If you are a new student of the jazz bass, finding the right teacher is an important step in beginning your musical studies. Your teacher will serve as the guide in your journey through the rich musical heritage of jazz and introduce you to your role as a member of the rhythm section.
What skills should you look for in your instructor? According to John Clayton (Grammy-winning bassist/composer/conductor), the number one thing that a student should look for is "any qualities that give the student a high level of comfort and trust. If a student trusts his/her teacher, they'll be comfortable enough to accept the teacher as a friend, coach and mentor."

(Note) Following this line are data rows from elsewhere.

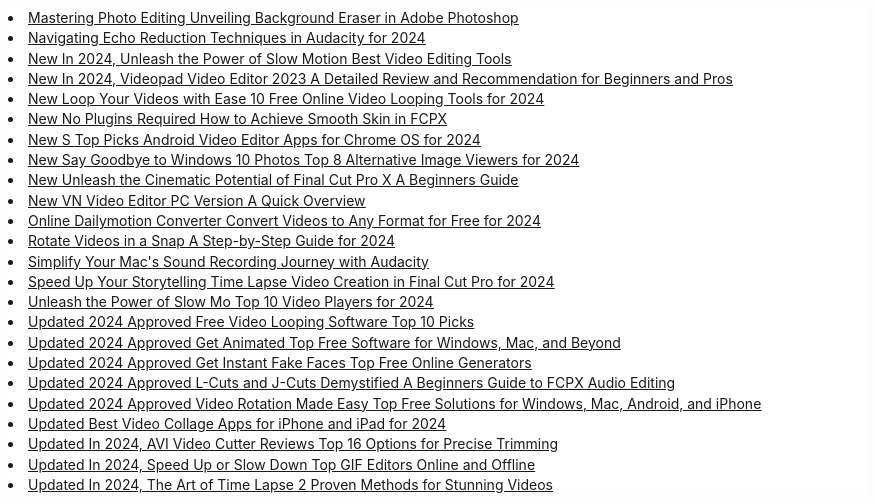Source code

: <li><a href="https://extra-resources.techidaily.com/mastering-photo-editing-unveiling-background-eraser-in-adobe-photoshop/"><u>Mastering Photo Editing  Unveiling Background Eraser in Adobe Photoshop</u></a></li>
<li><a href="https://extra-guidance.techidaily.com/navigating-echo-reduction-techniques-in-audacity-for-2024/"><u>Navigating Echo Reduction Techniques in Audacity for 2024</u></a></li>
<li><a href="https://ai-video-tools.techidaily.com/new-in-2024-unleash-the-power-of-slow-motion-best-video-editing-tools/"><u>New In 2024, Unleash the Power of Slow Motion Best Video Editing Tools</u></a></li>
<li><a href="https://ai-video-tools.techidaily.com/new-in-2024-videopad-video-editor-2023-a-detailed-review-and-recommendation-for-beginners-and-pros/"><u>New In 2024, Videopad Video Editor 2023 A Detailed Review and Recommendation for Beginners and Pros</u></a></li>
<li><a href="https://ai-video-tools.techidaily.com/new-loop-your-videos-with-ease-10-free-online-video-looping-tools-for-2024/"><u>New Loop Your Videos with Ease 10 Free Online Video Looping Tools for 2024</u></a></li>
<li><a href="https://ai-video-tools.techidaily.com/new-no-plugins-required-how-to-achieve-smooth-skin-in-fcpx/"><u>New No Plugins Required How to Achieve Smooth Skin in FCPX</u></a></li>
<li><a href="https://ai-video-tools.techidaily.com/new-s-top-picks-android-video-editor-apps-for-chrome-os-for-2024/"><u>New S Top Picks Android Video Editor Apps for Chrome OS for 2024</u></a></li>
<li><a href="https://ai-video-tools.techidaily.com/new-say-goodbye-to-windows-10-photos-top-8-alternative-image-viewers-for-2024/"><u>New Say Goodbye to Windows 10 Photos Top 8 Alternative Image Viewers for 2024</u></a></li>
<li><a href="https://ai-video-tools.techidaily.com/new-unleash-the-cinematic-potential-of-final-cut-pro-x-a-beginners-guide/"><u>New Unleash the Cinematic Potential of Final Cut Pro X A Beginners Guide</u></a></li>
<li><a href="https://ai-video-tools.techidaily.com/new-vn-video-editor-pc-version-a-quick-overview/"><u>New VN Video Editor PC Version A Quick Overview</u></a></li>
<li><a href="https://ai-video-tools.techidaily.com/online-dailymotion-converter-convert-videos-to-any-format-for-free-for-2024/"><u>Online Dailymotion Converter Convert Videos to Any Format for Free for 2024</u></a></li>
<li><a href="https://ai-video-tools.techidaily.com/rotate-videos-in-a-snap-a-step-by-step-guide-for-2024/"><u>Rotate Videos in a Snap A Step-by-Step Guide for 2024</u></a></li>
<li><a href="https://on-screen-recording.techidaily.com/simplify-your-macs-sound-recording-journey-with-audacity/"><u>Simplify Your Mac's Sound Recording Journey with Audacity</u></a></li>
<li><a href="https://ai-video-tools.techidaily.com/speed-up-your-storytelling-time-lapse-video-creation-in-final-cut-pro-for-2024/"><u>Speed Up Your Storytelling Time Lapse Video Creation in Final Cut Pro for 2024</u></a></li>
<li><a href="https://ai-video-tools.techidaily.com/unleash-the-power-of-slow-mo-top-10-video-players-for-2024/"><u>Unleash the Power of Slow Mo Top 10 Video Players for 2024</u></a></li>
<li><a href="https://ai-video-tools.techidaily.com/updated-2024-approved-free-video-looping-software-top-10-picks/"><u>Updated 2024 Approved Free Video Looping Software Top 10 Picks</u></a></li>
<li><a href="https://ai-video-tools.techidaily.com/updated-2024-approved-get-animated-top-free-software-for-windows-mac-and-beyond/"><u>Updated 2024 Approved Get Animated Top Free Software for Windows, Mac, and Beyond</u></a></li>
<li><a href="https://ai-video-tools.techidaily.com/updated-2024-approved-get-instant-fake-faces-top-free-online-generators/"><u>Updated 2024 Approved Get Instant Fake Faces Top Free Online Generators</u></a></li>
<li><a href="https://ai-video-tools.techidaily.com/updated-2024-approved-l-cuts-and-j-cuts-demystified-a-beginners-guide-to-fcpx-audio-editing/"><u>Updated 2024 Approved L-Cuts and J-Cuts Demystified A Beginners Guide to FCPX Audio Editing</u></a></li>
<li><a href="https://ai-video-tools.techidaily.com/updated-2024-approved-video-rotation-made-easy-top-free-solutions-for-windows-mac-android-and-iphone/"><u>Updated 2024 Approved Video Rotation Made Easy Top Free Solutions for Windows, Mac, Android, and iPhone</u></a></li>
<li><a href="https://ai-video-tools.techidaily.com/updated-best-video-collage-apps-for-iphone-and-ipad-for-2024/"><u>Updated Best Video Collage Apps for iPhone and iPad for 2024</u></a></li>
<li><a href="https://ai-video-tools.techidaily.com/updated-in-2024-avi-video-cutter-reviews-top-16-options-for-precise-trimming/"><u>Updated In 2024, AVI Video Cutter Reviews Top 16 Options for Precise Trimming</u></a></li>
<li><a href="https://ai-video-tools.techidaily.com/updated-in-2024-speed-up-or-slow-down-top-gif-editors-online-and-offline/"><u>Updated In 2024, Speed Up or Slow Down Top GIF Editors Online and Offline</u></a></li>
<li><a href="https://ai-video-tools.techidaily.com/updated-in-2024-the-art-of-time-lapse-2-proven-methods-for-stunning-videos/"><u>Updated In 2024, The Art of Time Lapse 2 Proven Methods for Stunning Videos</u></a></li>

Technique and proficiency within the craft is equally important. "You should check the qualifications and recordings of the instructor. Does the teacher know something about the style you want to play? Listen to the quality of the technique in their recordings. If they have good technique, then you want to be studying with them," said Michael Manson, Executive Director of the Musical Arts Institute in Chicago, Illinois. As a bassist, Manson has shared the stage with George Duke, Kirk Whalum, Al Jarreau, David Sanborn, Roberta Flack, Joe Sample and many others.
Be sure to ask a lot of questions before hiring your teacher. The best instructor will be someone who is teaching you their own primary instrument. While a six-string guitarist may know about the bass and can start your lessons, he may not have the full knowledge necessary to bring you to the highest skill level.